Part of the REST/JSON philosophy is that interfaces should be as simple and
developer-friendly as possible. XML was rejected by developers, in part,
because of the self-describing nature of the structure, which required extra
syntax that was often not useful in practice. Trying to re-impose that
structure using extra JSON syntax conventions is just asking developers to have
an allergic reaction to our specs upon encountering them. The syntactic
complexity and *surprise factor* isn't worth the limited semantic benefits of
using "_links".
Since you bring up privacy policy and terms of service, I'll note that the
OAuth Dynamic Registration spec already has these fields to address those:
policy_url
tos_url
Those have been working fine for OpenID Connect too. There's no need to
likewise convolve them to add the extra syntax that you describe below.
(BTW, in a private thread, John Bradley pointed out that what the two of you
talked about in person was actually the possibility of adding privacy policy
and terms of service declarations at *discovery time*, rather than registration
time. That's a different topic, which we should discuss separately, if you
want to pursue that.)
Best wishes,
-- Mike
-----Original Message-----
From: oauth-boun...@ietf.org [mailto:oauth-boun...@ietf.org] On Behalf Of Nat
Sakimura
Sent: Tuesday, February 12, 2013 9:11 AM
To: Justin Richer; oauth@ietf.org
Subject: Re: [OAUTH-WG] Registration: HAL _links structure and client self-URL
Actually, if it is to return it in the HTTP header, then it should also use the
RFC5988 Web Linking format.
Now, that is nice to have, but for many JSON programmers, I agree that it would
be a hassle to obtain the header and store them in addition to the JSON. So, it
is nicer to have it in JSON body.
Re: Is "_links.self.href" grossly complex over "registration_access_url"?

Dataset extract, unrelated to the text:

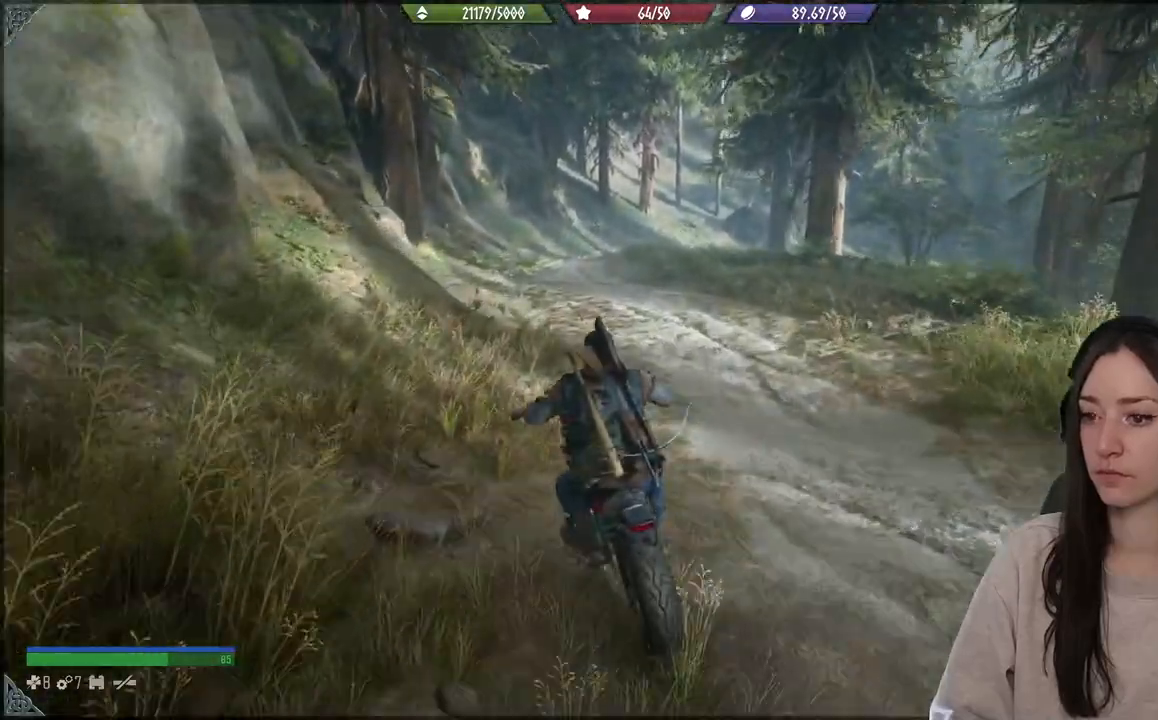
{"buttons": [], "left_stick": "up-right", "right_stick": "center", "events": [[117, "right_stick", "up"], [317, "right_stick", "center"], [367, "left_stick", "up-right"]]}
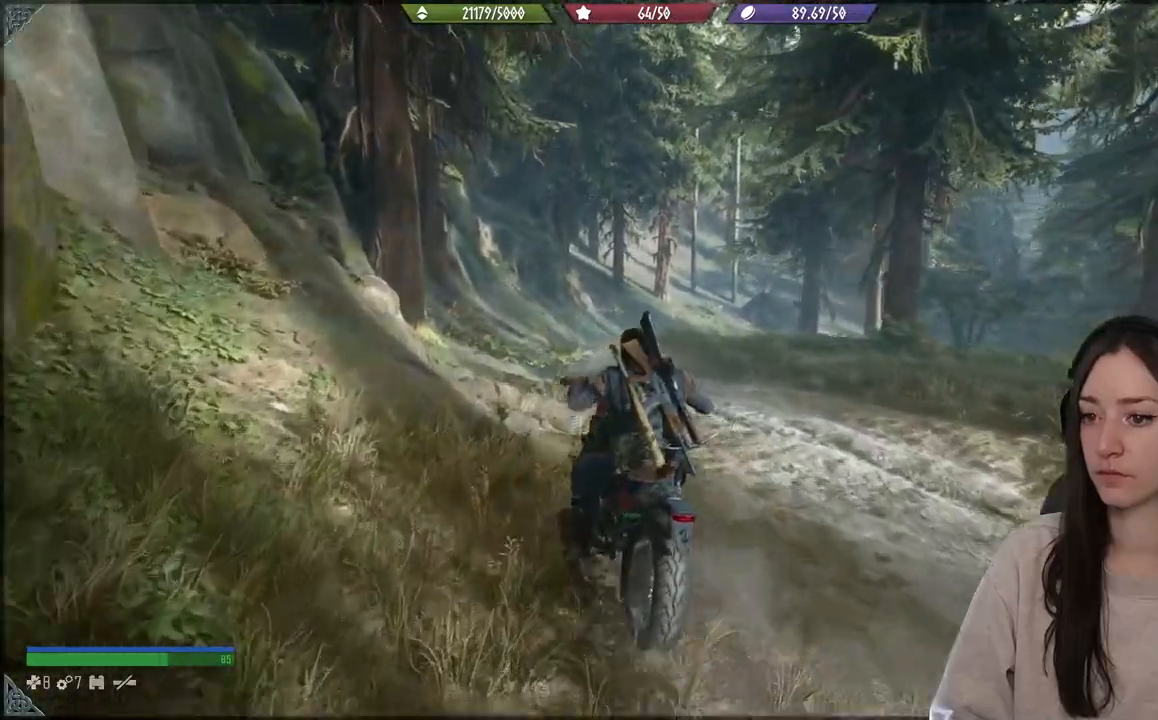
{"buttons": [], "left_stick": "center", "right_stick": "center", "events": [[233, "left_stick", "center"]]}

I do not think so. Accessing a flat top level parameter such as
registration_access_url and _links.self.href does not make any difference from
a client programmers point of view. That's a beauty of JSON. Both can be
treated as a parameter name. Doing a group operation on the links makes
difference though: the structured one is easier since you can just operate on
_links while in case of the top level parameters, you have to have an explicit
list of them and do the matches. (See below for the necessity for the grouping).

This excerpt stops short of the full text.